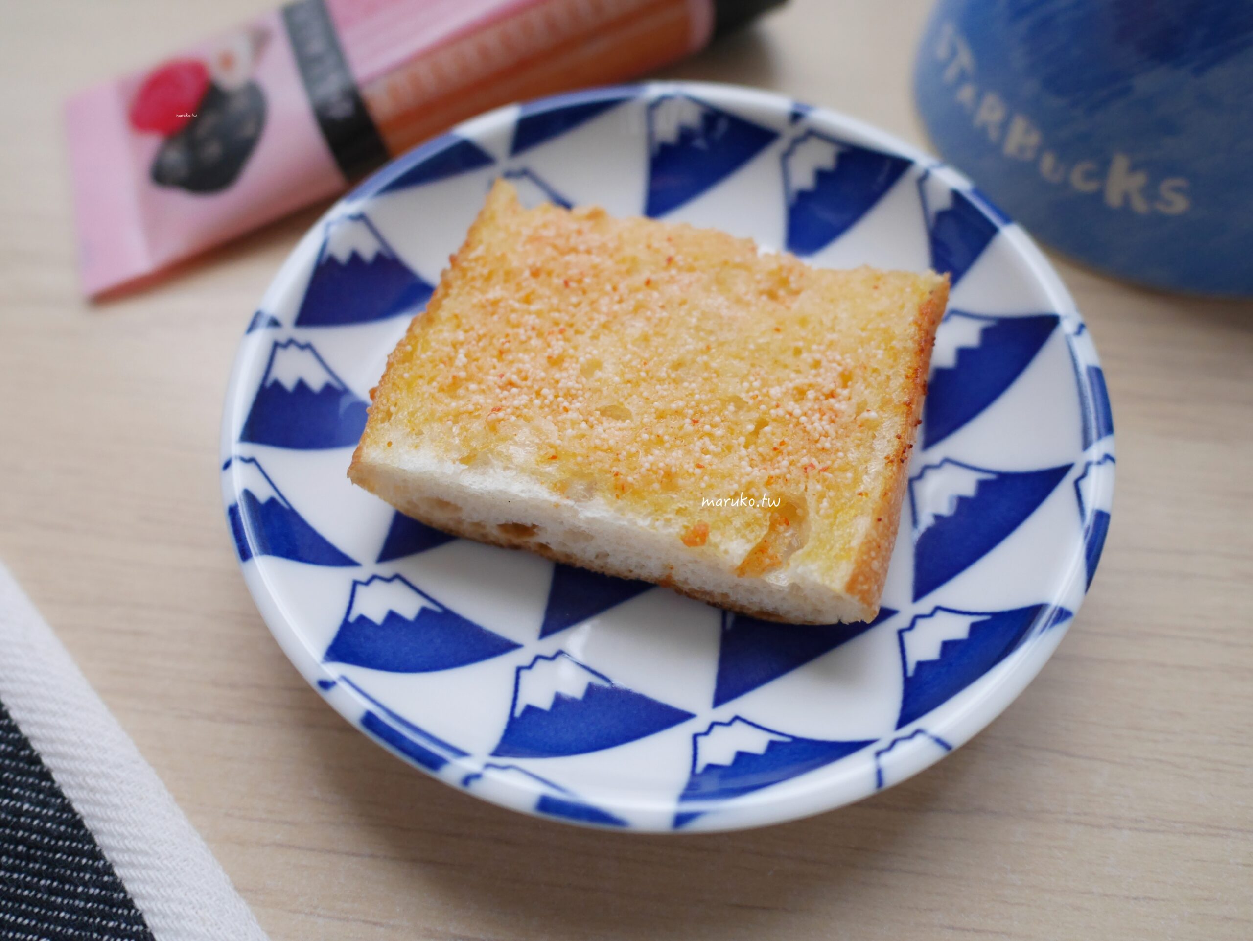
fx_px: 1086
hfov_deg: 59.9
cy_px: 470
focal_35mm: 30
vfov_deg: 46.8
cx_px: 626
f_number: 2.5
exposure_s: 1/60
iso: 800
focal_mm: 15
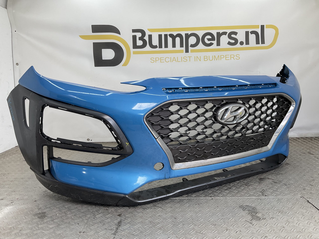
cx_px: 160
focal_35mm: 29
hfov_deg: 61.7
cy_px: 120
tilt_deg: -8.9
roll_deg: +0.7
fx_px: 267
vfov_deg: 48.2
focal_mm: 3
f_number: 1.8
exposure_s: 1/135
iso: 16
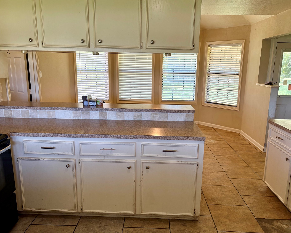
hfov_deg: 62.2
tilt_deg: -11.4
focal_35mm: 28
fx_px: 241
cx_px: 147
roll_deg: -0.7
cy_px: 114
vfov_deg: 51.5
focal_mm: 5.96
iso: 100
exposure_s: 1/120
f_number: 1.6
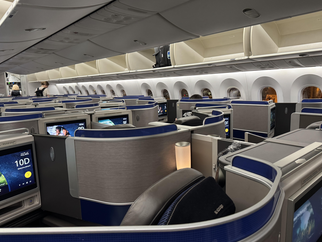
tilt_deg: -10.3
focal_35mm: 25
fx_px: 233
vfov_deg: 54.9
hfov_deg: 69.4
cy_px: 120
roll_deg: +0.6
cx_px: 166
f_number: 1.78
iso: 500
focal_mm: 6.76
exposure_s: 1/55
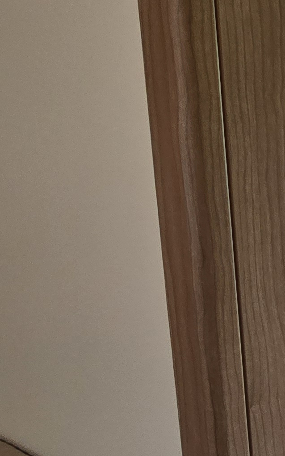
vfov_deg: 37.2
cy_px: 163
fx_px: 671
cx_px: 644
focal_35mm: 54
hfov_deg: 15.7
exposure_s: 1/359
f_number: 2.2
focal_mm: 2.2
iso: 125
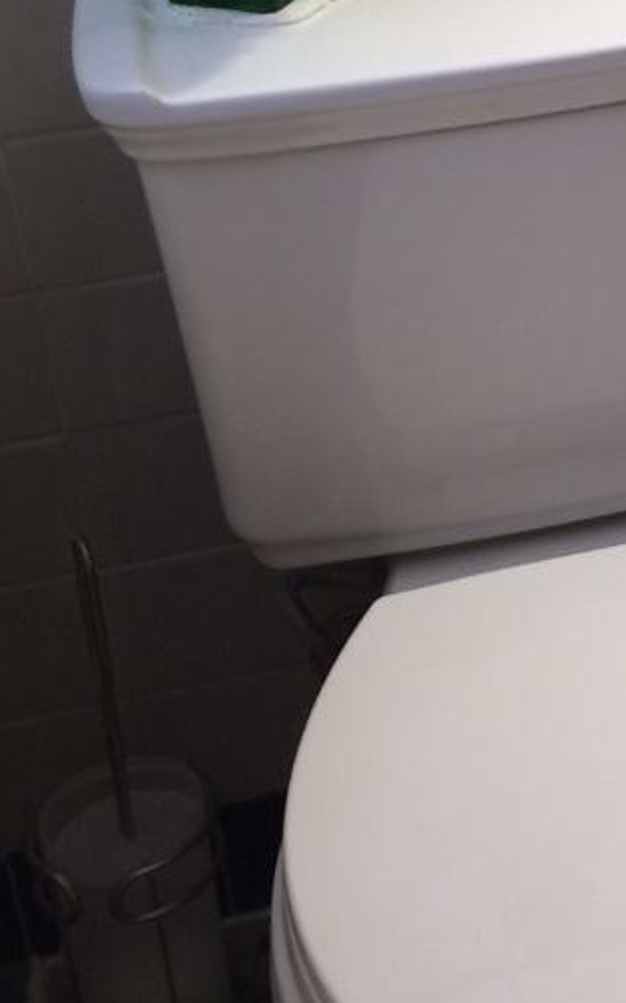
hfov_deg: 12.8
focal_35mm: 88
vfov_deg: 22.9
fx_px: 2404
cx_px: 1286
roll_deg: -0.9
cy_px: 74
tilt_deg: -25.4
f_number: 2.2
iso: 40
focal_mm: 4.15
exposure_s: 1/30
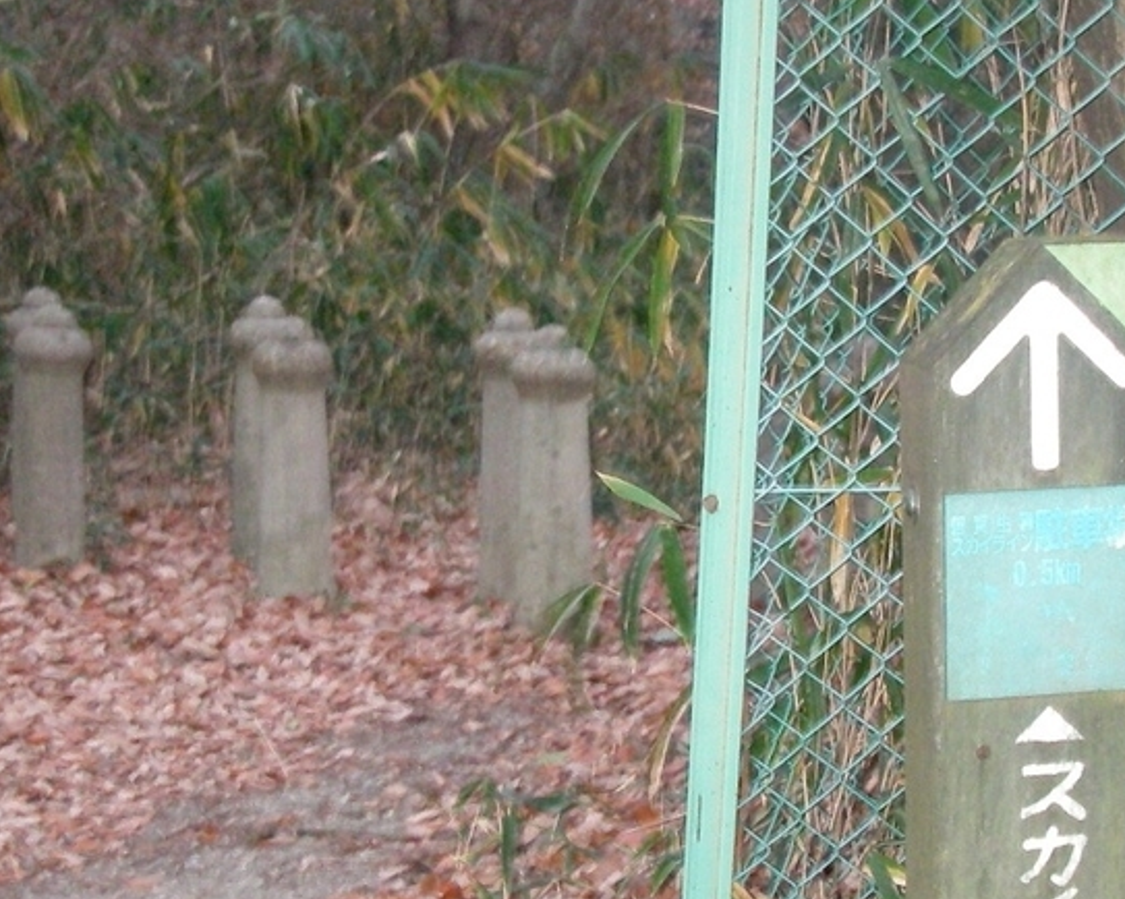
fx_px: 2729
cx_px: 535
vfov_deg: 18.7
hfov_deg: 23.3
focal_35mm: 82
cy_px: 485
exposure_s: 1/4
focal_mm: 6.3
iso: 400
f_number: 3.3
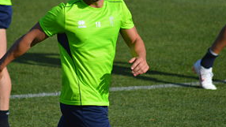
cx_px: 89
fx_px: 3944
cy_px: 44
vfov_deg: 1.8
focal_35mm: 658
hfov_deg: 3.3
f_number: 5.6
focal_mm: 300
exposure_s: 1/2000
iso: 360
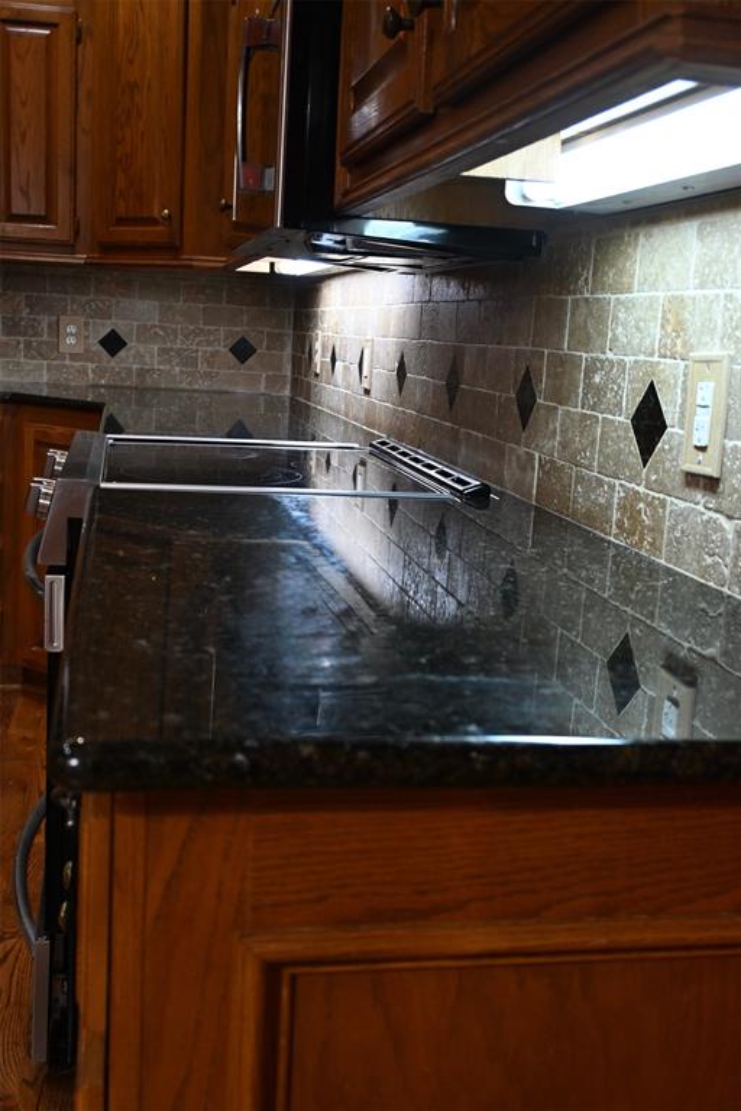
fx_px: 1204
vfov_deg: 49.6
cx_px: 370
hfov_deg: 34.2
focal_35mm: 39
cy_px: 556
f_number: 5
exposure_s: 1/40
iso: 720
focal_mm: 26
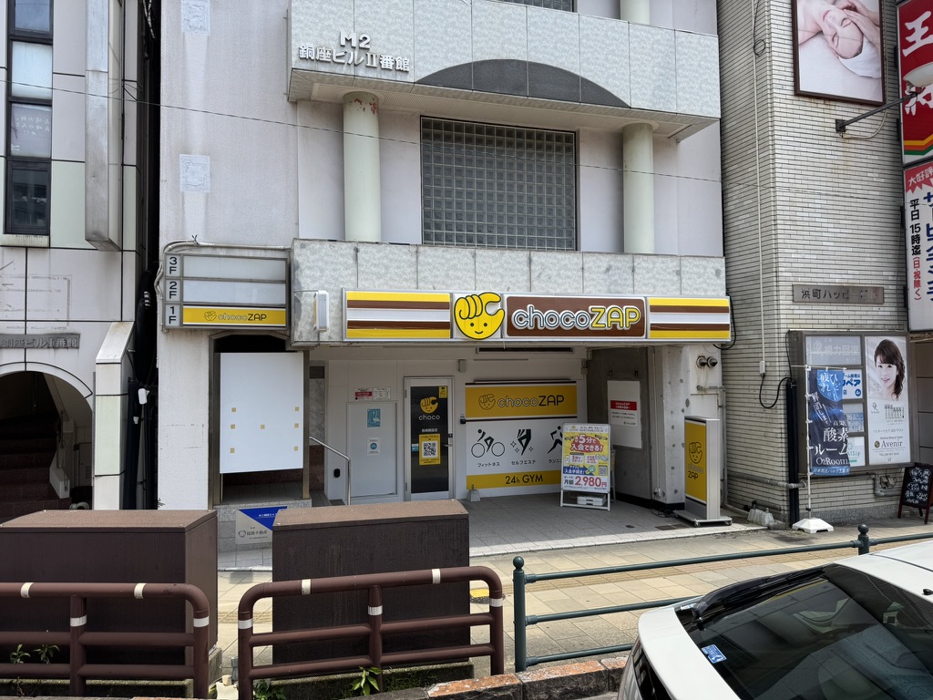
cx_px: 466
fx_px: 647
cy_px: 350
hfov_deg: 71.6
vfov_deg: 56.8
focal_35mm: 24
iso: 80
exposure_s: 1/2604
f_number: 1.78
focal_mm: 6.76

Task description:
Drop the pictures, then reproduce exactly the lines from the one with "focal_35mm: 39" through the final line of the listing.

Finished task:
focal_35mm: 39
cy_px: 556
f_number: 5
exposure_s: 1/40
iso: 720
focal_mm: 26
cx_px: 466
fx_px: 647
cy_px: 350
hfov_deg: 71.6
vfov_deg: 56.8
focal_35mm: 24
iso: 80
exposure_s: 1/2604
f_number: 1.78
focal_mm: 6.76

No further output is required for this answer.